- Records for the exercise -
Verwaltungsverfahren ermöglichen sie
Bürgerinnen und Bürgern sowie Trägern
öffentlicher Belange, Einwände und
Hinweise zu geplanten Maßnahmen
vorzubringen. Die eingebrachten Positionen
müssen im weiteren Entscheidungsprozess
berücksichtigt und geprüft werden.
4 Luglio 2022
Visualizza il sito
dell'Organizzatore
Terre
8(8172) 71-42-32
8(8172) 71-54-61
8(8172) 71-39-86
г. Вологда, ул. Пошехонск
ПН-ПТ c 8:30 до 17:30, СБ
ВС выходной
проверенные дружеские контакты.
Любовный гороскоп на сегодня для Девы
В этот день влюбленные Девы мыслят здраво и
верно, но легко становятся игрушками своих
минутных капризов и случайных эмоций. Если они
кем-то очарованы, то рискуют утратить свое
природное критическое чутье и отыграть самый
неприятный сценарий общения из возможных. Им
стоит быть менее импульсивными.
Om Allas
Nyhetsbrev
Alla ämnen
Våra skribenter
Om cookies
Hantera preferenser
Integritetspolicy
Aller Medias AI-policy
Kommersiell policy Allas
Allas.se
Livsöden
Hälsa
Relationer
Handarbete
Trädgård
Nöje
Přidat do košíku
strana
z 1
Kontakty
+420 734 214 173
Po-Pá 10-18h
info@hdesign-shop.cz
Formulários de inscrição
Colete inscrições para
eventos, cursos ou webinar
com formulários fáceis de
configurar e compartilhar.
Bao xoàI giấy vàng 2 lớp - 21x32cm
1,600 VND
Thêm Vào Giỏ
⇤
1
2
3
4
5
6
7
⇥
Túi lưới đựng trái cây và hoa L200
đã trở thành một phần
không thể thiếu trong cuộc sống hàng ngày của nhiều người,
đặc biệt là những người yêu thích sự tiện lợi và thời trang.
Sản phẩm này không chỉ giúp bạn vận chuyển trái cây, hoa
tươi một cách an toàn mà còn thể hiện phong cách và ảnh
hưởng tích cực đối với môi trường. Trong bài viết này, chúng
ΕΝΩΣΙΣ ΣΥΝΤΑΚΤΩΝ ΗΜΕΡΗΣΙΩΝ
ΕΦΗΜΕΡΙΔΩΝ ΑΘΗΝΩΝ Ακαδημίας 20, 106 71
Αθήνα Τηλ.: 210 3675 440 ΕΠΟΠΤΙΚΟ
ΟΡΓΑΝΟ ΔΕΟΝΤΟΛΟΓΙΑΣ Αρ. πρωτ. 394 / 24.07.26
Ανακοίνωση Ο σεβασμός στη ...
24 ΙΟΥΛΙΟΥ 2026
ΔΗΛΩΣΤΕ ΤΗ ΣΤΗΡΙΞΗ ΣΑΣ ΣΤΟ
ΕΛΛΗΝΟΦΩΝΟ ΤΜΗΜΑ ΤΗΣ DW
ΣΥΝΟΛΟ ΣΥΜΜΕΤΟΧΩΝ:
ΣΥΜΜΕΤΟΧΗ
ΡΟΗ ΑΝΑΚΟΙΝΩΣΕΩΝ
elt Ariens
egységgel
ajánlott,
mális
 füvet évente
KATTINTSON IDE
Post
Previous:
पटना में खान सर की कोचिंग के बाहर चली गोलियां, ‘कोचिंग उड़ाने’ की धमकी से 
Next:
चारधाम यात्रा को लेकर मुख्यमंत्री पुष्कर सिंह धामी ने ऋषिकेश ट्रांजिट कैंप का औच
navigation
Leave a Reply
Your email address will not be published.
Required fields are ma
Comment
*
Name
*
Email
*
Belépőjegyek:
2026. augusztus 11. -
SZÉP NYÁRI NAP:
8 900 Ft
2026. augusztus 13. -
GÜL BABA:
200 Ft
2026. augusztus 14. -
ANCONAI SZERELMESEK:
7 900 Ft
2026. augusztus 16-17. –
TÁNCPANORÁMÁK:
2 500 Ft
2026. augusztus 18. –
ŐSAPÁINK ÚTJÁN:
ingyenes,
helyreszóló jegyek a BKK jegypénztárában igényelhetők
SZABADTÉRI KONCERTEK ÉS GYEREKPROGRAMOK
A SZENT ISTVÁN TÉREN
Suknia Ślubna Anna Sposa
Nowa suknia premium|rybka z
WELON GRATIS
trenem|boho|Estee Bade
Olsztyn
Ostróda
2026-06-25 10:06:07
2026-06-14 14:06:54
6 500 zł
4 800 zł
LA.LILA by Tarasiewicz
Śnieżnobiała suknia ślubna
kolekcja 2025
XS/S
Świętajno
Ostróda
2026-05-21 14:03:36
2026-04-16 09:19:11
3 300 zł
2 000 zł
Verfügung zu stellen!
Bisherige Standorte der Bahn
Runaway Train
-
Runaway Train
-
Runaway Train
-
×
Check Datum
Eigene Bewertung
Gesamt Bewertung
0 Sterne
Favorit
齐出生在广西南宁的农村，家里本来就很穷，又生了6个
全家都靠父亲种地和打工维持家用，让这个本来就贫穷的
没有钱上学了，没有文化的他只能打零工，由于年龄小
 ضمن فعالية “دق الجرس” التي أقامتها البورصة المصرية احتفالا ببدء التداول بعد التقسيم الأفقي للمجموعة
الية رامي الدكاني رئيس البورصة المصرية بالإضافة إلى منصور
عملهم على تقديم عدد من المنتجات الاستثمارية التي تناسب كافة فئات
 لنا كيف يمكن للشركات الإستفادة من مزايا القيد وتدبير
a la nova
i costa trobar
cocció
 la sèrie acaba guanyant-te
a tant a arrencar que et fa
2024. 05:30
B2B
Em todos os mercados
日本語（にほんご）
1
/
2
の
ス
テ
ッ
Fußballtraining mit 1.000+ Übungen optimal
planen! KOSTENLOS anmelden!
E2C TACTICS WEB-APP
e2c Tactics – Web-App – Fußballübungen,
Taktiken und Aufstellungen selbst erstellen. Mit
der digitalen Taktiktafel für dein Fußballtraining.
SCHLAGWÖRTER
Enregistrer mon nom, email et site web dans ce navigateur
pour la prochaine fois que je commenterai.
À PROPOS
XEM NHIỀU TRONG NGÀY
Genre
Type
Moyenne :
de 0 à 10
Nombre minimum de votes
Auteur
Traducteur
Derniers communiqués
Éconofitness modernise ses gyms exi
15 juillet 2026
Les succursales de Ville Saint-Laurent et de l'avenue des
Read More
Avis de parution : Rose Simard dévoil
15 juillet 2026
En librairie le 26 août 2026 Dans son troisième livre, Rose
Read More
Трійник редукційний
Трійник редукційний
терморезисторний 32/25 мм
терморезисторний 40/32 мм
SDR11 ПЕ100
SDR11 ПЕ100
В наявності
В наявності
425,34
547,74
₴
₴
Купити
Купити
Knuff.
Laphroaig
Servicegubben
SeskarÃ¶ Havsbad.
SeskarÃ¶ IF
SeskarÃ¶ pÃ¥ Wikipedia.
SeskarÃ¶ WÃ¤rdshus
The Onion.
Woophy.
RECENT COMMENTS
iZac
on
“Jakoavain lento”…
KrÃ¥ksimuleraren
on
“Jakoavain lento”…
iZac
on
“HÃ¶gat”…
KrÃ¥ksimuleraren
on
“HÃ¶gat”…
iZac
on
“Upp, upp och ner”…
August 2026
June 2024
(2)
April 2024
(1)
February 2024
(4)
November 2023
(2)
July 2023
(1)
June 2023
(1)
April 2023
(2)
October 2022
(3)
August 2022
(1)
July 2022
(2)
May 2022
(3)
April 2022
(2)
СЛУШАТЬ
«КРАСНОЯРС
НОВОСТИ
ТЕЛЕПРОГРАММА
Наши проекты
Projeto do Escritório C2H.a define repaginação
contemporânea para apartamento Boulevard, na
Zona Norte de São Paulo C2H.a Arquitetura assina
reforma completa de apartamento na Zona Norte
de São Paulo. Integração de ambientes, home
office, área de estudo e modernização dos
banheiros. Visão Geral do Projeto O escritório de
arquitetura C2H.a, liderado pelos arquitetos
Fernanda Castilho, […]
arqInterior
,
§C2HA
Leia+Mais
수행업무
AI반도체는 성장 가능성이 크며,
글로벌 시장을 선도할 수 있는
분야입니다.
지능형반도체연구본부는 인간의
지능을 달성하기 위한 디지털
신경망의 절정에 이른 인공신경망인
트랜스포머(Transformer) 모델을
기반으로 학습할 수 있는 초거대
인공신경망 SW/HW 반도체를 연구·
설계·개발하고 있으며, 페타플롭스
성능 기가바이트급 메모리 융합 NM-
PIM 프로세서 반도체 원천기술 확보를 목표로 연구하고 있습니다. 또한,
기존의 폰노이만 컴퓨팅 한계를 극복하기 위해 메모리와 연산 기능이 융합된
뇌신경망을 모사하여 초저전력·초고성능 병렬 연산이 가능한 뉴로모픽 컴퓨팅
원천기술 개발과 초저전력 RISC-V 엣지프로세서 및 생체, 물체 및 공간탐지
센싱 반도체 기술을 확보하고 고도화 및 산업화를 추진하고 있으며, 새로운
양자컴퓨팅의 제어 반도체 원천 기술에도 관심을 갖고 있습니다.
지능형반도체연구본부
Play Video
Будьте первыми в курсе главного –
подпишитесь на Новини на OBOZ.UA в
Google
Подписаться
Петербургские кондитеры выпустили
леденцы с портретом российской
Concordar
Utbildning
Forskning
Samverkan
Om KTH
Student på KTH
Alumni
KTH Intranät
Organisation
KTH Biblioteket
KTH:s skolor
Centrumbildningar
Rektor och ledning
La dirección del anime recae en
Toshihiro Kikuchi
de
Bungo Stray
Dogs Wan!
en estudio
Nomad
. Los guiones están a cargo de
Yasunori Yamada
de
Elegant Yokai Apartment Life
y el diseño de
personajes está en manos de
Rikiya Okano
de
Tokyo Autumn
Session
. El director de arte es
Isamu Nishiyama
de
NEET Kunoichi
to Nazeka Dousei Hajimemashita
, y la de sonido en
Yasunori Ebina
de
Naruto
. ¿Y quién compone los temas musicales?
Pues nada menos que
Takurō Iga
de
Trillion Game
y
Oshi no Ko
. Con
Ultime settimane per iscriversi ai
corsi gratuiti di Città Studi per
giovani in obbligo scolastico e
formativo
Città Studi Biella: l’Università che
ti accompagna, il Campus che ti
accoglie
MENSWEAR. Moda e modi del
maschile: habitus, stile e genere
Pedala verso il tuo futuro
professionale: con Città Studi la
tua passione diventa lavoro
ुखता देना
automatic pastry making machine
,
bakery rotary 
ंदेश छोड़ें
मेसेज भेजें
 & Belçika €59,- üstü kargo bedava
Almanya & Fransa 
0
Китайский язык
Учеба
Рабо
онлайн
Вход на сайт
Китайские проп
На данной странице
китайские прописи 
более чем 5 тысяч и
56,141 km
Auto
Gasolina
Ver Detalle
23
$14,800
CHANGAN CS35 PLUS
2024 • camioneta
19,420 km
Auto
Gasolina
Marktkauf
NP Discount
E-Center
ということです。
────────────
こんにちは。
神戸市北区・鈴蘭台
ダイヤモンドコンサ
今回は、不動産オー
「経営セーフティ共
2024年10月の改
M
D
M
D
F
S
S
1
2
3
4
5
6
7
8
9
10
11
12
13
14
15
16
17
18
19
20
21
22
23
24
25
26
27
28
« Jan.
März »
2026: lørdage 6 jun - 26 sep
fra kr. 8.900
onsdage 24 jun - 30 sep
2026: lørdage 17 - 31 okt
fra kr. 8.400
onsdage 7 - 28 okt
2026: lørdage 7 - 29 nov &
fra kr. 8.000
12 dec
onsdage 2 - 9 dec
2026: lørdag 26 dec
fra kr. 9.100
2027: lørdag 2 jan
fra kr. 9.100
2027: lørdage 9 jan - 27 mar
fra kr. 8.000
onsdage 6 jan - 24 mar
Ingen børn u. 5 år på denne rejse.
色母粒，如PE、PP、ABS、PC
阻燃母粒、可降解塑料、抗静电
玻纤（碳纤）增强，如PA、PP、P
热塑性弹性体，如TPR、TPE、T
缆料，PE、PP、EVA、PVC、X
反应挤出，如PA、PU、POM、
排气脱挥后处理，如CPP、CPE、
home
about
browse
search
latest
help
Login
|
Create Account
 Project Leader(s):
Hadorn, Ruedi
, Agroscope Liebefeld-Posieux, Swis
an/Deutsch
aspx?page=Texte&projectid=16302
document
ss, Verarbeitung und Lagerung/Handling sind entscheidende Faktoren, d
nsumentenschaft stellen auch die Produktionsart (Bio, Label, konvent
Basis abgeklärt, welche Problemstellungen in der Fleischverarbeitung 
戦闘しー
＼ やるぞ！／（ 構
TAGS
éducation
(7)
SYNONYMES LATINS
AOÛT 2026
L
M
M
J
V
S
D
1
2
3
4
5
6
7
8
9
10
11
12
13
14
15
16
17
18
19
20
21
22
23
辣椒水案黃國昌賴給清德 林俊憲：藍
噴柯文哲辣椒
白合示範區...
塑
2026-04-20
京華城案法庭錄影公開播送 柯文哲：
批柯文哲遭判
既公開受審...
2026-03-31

- Task -
Render everything from the first line above down to the line containing "8(8172) 71-42-32", inclusive, as a Markdown table with the columns Row and Line, leaving out any blank lines.

- Task result -
| Row | Line |
|---|---|
| 1 | Verwaltungsverfahren ermöglichen sie |
| 2 | Bürgerinnen und Bürgern sowie Trägern |
| 3 | öffentlicher Belange, Einwände und |
| 4 | Hinweise zu geplanten Maßnahmen |
| 5 | vorzubringen. Die eingebrachten Positionen |
| 6 | müssen im weiteren Entscheidungsprozess |
| 7 | berücksichtigt und geprüft werden. |
| 8 | 4 Luglio 2022 |
| 9 | Visualizza il sito |
| 10 | dell'Organizzatore |
| 11 | Terre |
| 12 | 8(8172) 71-42-32 |